**About this task**. Having read the records, set them all down exactly as they appear.

Collected data:
|---|

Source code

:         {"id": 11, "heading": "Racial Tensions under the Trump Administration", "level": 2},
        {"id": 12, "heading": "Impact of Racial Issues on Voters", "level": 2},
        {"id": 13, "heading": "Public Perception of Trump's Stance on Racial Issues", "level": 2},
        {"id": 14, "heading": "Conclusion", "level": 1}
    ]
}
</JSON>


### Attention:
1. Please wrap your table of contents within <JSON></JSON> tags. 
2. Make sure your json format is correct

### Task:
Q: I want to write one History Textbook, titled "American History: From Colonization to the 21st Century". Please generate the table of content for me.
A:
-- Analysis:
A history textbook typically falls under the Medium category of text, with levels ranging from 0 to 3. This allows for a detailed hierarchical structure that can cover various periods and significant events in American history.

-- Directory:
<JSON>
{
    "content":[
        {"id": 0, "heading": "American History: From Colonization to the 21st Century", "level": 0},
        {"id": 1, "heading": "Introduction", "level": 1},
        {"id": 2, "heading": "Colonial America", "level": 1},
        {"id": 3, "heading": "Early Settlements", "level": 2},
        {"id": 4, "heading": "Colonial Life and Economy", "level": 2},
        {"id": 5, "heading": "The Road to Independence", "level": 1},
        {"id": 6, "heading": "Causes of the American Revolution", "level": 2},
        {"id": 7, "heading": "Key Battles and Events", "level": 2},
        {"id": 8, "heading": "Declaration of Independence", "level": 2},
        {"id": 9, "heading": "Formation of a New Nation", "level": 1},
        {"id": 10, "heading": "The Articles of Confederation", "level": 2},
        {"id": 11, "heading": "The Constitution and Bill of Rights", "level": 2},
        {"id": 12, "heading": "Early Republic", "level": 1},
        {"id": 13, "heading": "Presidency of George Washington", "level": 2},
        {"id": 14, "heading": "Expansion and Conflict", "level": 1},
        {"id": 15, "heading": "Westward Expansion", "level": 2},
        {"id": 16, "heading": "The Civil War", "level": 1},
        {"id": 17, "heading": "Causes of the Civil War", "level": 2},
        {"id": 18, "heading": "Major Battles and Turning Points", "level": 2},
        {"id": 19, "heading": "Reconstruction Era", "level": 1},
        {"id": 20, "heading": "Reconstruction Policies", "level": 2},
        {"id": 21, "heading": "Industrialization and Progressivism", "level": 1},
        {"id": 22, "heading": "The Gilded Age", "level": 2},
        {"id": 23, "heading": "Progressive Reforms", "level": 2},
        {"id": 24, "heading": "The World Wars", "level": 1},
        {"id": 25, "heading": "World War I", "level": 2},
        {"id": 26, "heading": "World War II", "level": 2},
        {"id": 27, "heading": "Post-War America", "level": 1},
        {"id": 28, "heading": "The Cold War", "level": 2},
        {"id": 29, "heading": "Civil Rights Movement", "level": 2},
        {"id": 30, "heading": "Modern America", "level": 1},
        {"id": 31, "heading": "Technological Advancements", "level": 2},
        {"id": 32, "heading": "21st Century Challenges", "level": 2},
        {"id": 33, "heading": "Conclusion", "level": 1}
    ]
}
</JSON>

|---|

**Result of the exercise**.
Source code

:         {"id": 11, "heading": "Racial Tensions under the Trump Administration", "level": 2},
        {"id": 12, "heading": "Impact of Racial Issues on Voters", "level": 2},
        {"id": 13, "heading": "Public Perception of Trump's Stance on Racial Issues", "level": 2},
        {"id": 14, "heading": "Conclusion", "level": 1}
    ]
}
</JSON>


### Attention:
1. Please wrap your table of contents within <JSON></JSON> tags. 
2. Make sure your json format is correct

### Task:
Q: I want to write one History Textbook, titled "American History: From Colonization to the 21st Century". Please generate the table of content for me.
A:
-- Analysis:
A history textbook typically falls under the Medium category of text, with levels ranging from 0 to 3. This allows for a detailed hierarchical structure that can cover various periods and significant events in American history.

-- Directory:
<JSON>
{
    "content":[
        {"id": 0, "heading": "American History: From Colonization to the 21st Century", "level": 0},
        {"id": 1, "heading": "Introduction", "level": 1},
        {"id": 2, "heading": "Colonial America", "level": 1},
        {"id": 3, "heading": "Early Settlements", "level": 2},
        {"id": 4, "heading": "Colonial Life and Economy", "level": 2},
        {"id": 5, "heading": "The Road to Independence", "level": 1},
        {"id": 6, "heading": "Causes of the American Revolution", "level": 2},
        {"id": 7, "heading": "Key Battles and Events", "level": 2},
        {"id": 8, "heading": "Declaration of Independence", "level": 2},
        {"id": 9, "heading": "Formation of a New Nation", "level": 1},
        {"id": 10, "heading": "The Articles of Confederation", "level": 2},
        {"id": 11, "heading": "The Constitution and Bill of Rights", "level": 2},
        {"id": 12, "heading": "Early Republic", "level": 1},
        {"id": 13, "heading": "Presidency of George Washington", "level": 2},
        {"id": 14, "heading": "Expansion and Conflict", "level": 1},
        {"id": 15, "heading": "Westward Expansion", "level": 2},
        {"id": 16, "heading": "The Civil War", "level": 1},
        {"id": 17, "heading": "Causes of the Civil War", "level": 2},
        {"id": 18, "heading": "Major Battles and Turning Points", "level": 2},
        {"id": 19, "heading": "Reconstruction Era", "level": 1},
        {"id": 20, "heading": "Reconstruction Policies", "level": 2},
        {"id": 21, "heading": "Industrialization and Progressivism", "level": 1},
        {"id": 22, "heading": "The Gilded Age", "level": 2},
        {"id": 23, "heading": "Progressive Reforms", "level": 2},
        {"id": 24, "heading": "The World Wars", "level": 1},
        {"id": 25, "heading": "World War I", "level": 2},
        {"id": 26, "heading": "World War II", "level": 2},
        {"id": 27, "heading": "Post-War America", "level": 1},
        {"id": 28, "heading": "The Cold War", "level": 2},
        {"id": 29, "heading": "Civil Rights Movement", "level": 2},
        {"id": 30, "heading": "Modern America", "level": 1},
        {"id": 31, "heading": "Technological Advancements", "level": 2},
        {"id": 32, "heading": "21st Century Challenges", "level": 2},
        {"id": 33, "heading": "Conclusion", "level": 1}
    ]
}
</JSON>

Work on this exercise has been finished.